**WORK REQUEST**
Copy out every line of the data that has the word "Names" somewhere in it.

**DATA FOR THIS EXERCISE**

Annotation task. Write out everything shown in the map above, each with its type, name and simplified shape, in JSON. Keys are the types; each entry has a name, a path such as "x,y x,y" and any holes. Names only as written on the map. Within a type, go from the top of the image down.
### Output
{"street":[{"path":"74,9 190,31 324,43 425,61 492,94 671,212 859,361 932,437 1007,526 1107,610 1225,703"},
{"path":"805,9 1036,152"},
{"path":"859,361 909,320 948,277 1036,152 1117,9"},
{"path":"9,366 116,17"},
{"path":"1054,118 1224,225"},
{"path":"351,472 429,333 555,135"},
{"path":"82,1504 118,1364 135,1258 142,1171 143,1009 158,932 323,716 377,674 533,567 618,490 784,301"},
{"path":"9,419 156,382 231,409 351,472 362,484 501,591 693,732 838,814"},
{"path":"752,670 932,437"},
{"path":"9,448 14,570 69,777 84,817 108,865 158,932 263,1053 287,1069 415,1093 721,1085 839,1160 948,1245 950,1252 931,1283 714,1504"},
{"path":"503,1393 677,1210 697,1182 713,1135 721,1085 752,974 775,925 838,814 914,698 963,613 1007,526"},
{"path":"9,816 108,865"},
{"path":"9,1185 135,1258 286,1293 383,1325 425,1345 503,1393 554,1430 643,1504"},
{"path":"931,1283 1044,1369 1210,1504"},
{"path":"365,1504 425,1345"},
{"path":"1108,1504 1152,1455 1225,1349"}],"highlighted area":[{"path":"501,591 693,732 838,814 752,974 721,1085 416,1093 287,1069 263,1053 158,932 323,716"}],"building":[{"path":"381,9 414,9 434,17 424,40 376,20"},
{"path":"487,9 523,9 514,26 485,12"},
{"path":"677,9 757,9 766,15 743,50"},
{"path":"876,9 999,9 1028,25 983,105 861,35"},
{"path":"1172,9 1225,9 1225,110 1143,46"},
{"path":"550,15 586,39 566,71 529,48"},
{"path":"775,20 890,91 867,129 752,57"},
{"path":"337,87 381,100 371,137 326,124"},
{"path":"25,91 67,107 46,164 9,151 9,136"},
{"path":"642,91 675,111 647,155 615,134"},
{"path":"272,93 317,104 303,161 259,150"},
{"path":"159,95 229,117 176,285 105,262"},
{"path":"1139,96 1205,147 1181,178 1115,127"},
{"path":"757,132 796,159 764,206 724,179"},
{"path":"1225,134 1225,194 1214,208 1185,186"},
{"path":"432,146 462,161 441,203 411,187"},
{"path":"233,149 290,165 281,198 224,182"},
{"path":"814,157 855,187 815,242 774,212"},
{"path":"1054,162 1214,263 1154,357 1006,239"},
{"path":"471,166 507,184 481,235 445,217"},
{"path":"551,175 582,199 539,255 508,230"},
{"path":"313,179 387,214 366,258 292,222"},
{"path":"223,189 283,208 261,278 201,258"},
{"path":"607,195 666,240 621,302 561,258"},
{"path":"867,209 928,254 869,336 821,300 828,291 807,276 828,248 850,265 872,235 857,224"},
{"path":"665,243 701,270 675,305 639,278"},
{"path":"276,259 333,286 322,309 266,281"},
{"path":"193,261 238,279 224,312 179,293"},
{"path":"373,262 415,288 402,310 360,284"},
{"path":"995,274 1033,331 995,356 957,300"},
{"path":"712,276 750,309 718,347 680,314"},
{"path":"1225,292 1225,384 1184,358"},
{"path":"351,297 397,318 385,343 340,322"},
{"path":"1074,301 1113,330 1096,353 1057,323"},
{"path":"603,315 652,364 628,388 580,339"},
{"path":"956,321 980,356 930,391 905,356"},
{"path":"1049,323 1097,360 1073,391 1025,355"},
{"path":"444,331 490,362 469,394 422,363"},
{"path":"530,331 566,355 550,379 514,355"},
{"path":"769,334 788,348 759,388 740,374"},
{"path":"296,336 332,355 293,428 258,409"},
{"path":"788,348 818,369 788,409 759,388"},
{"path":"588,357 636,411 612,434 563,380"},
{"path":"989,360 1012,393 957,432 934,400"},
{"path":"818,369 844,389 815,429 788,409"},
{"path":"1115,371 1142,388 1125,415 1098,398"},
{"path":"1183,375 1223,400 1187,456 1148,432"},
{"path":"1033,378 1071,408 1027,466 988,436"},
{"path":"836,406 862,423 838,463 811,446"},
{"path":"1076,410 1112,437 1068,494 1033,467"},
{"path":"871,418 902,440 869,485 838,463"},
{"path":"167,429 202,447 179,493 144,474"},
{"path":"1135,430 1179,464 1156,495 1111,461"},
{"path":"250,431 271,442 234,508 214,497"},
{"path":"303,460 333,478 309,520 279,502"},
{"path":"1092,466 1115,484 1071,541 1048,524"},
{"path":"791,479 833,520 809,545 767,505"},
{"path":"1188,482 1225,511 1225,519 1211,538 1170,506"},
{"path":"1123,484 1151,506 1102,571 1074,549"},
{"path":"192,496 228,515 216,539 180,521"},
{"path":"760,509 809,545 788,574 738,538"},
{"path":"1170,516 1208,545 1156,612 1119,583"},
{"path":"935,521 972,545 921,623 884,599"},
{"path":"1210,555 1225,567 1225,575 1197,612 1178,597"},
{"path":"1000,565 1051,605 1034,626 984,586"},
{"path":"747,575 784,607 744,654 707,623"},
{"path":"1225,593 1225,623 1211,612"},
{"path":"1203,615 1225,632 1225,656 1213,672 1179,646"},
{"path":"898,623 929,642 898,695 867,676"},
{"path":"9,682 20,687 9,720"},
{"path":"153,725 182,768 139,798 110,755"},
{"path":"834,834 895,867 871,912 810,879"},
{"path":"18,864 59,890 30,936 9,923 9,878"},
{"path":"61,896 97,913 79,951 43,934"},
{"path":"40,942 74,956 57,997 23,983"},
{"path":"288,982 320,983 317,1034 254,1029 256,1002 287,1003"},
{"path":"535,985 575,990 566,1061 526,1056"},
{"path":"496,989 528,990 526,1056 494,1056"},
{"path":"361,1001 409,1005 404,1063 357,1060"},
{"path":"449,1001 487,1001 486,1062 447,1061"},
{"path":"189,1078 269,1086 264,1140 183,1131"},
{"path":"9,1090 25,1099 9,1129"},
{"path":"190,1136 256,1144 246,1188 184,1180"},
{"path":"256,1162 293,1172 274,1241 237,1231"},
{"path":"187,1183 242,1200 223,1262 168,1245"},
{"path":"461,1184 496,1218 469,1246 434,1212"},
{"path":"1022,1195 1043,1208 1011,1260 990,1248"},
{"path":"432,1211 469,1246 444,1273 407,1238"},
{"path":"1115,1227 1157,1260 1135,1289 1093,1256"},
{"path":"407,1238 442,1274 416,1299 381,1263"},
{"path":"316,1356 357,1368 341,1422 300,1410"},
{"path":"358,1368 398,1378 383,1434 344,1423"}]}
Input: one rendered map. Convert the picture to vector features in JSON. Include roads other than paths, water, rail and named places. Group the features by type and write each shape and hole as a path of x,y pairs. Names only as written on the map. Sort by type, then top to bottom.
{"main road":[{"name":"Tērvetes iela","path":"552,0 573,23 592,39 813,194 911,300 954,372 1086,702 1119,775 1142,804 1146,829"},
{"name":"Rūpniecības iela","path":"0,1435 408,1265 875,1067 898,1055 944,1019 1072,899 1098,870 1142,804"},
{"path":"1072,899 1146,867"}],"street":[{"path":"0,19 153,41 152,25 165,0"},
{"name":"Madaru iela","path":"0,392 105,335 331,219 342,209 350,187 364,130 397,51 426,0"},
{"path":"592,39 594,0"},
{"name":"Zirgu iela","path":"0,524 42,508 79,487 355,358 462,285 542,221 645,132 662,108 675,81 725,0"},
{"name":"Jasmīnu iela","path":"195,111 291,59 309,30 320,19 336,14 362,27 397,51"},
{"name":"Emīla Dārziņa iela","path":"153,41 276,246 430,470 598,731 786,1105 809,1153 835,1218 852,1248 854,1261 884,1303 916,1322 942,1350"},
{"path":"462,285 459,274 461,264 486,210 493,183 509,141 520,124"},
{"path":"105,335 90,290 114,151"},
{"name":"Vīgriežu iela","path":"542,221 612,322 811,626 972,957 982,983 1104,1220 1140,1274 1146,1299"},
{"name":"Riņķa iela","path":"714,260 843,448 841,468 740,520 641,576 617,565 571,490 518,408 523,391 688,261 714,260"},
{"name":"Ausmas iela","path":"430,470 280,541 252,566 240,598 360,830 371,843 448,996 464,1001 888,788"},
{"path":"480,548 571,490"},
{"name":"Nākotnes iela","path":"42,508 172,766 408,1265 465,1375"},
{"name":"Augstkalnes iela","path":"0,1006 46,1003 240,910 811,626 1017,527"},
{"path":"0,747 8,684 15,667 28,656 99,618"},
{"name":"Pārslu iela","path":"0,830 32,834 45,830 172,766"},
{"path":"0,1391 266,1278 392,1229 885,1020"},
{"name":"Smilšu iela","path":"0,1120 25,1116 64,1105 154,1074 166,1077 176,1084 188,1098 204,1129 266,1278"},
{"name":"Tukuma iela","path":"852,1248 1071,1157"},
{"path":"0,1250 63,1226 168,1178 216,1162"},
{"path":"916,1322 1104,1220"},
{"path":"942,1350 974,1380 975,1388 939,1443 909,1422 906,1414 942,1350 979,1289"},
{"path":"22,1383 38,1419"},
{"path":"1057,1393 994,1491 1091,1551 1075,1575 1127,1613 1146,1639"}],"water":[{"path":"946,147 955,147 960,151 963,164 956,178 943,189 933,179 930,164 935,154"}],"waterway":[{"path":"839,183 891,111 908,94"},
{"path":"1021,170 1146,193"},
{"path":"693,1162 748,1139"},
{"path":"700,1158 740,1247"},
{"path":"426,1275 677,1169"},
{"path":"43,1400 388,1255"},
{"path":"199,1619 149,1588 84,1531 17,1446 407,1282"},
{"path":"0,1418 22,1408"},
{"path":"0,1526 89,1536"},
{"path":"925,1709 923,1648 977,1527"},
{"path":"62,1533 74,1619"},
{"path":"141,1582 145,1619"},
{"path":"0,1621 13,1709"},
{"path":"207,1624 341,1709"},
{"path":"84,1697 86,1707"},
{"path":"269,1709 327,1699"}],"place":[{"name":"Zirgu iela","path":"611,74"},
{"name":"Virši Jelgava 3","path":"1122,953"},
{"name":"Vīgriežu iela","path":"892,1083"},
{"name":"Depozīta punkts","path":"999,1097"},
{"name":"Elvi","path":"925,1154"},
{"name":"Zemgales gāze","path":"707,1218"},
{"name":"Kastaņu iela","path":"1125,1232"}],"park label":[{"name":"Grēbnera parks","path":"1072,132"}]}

**RESPONSE**
Annotation task. Write out everything shown in the map above, each with its type, name and simplified shape, in JSON. Keys are the types; each entry has a name, a path such as "x,y x,y" and any holes. Names only as written on the map. Within a type, go from the top of the image down.
Input: one rendered map. Convert the picture to vector features in JSON. Include roads other than paths, water, rail and named places. Group the features by type and write each shape and hole as a path of x,y pairs. Names only as written on the map. Sort by type, then top to bottom.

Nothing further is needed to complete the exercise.